#### EXERCISE INPUTS ####

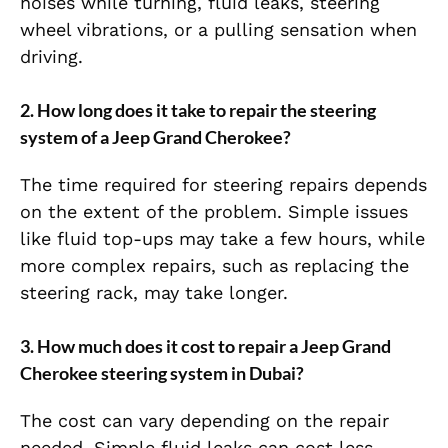
noises while turning, fluid leaks, steering
wheel vibrations, or a pulling sensation when
driving.
2.
How long does it take to repair the steering
system of a Jeep Grand Cherokee?
The time required for steering repairs depends
on the extent of the problem. Simple issues
like fluid top-ups may take a few hours, while
more complex repairs, such as replacing the
steering rack, may take longer.
3.
How much does it cost to repair a Jeep Grand
Cherokee steering system in Dubai?
The cost can vary depending on the repair
needed. Simple fluid leaks can cost less,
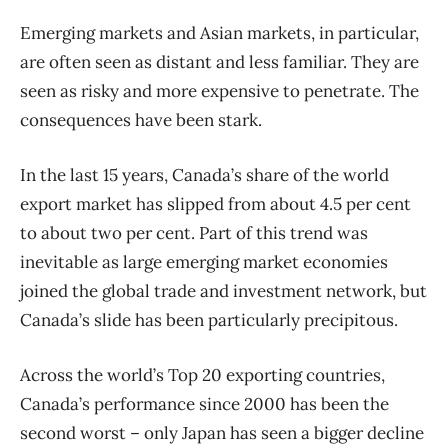
Emerging markets and Asian markets, in particular,
are often seen as distant and less familiar. They are
seen as risky and more expensive to penetrate. The
consequences have been stark.
In the last 15 years, Canada’s share of the world
export market has slipped from about 4.5 per cent
to about two per cent. Part of this trend was
inevitable as large emerging market economies
joined the global trade and investment network, but
Canada’s slide has been particularly precipitous.
Across the world’s Top 20 exporting countries,
Canada’s performance since 2000 has been the
second worst – only Japan has seen a bigger decline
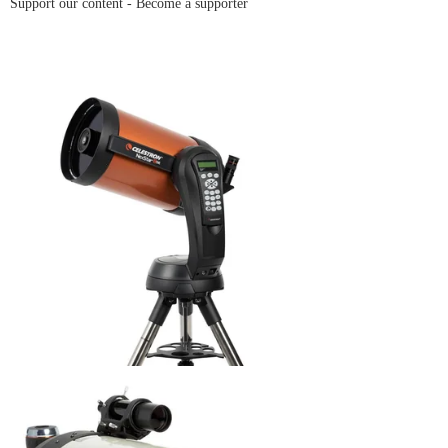
Support our content -
Become a supporter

####

◆ WHAT NEEDS TO BE DONE
Present every line of text read from the rows above as a numbered list, skipping blank lines. Leave the pictures out of your answer.

◆ TASK SOLUTION
1. noises while turning, fluid leaks, steering
2. wheel vibrations, or a pulling sensation when
3. driving.
4. 2.
5. How long does it take to repair the steering
6. system of a Jeep Grand Cherokee?
7. The time required for steering repairs depends
8. on the extent of the problem. Simple issues
9. like fluid top-ups may take a few hours, while
10. more complex repairs, such as replacing the
11. steering rack, may take longer.
12. 3.
13. How much does it cost to repair a Jeep Grand
14. Cherokee steering system in Dubai?
15. The cost can vary depending on the repair
16. needed. Simple fluid leaks can cost less,
17. Emerging markets and Asian markets, in particular,
18. are often seen as distant and less familiar. They are
19. seen as risky and more expensive to penetrate. The
20. consequences have been stark.
21. In the last 15 years, Canada’s share of the world
22. export market has slipped from about 4.5 per cent
23. to about two per cent. Part of this trend was
24. inevitable as large emerging market economies
25. joined the global trade and investment network, but
26. Canada’s slide has been particularly precipitous.
27. Across the world’s Top 20 exporting countries,
28. Canada’s performance since 2000 has been the
29. second worst – only Japan has seen a bigger decline
30. Support our content -
31. Become a supporter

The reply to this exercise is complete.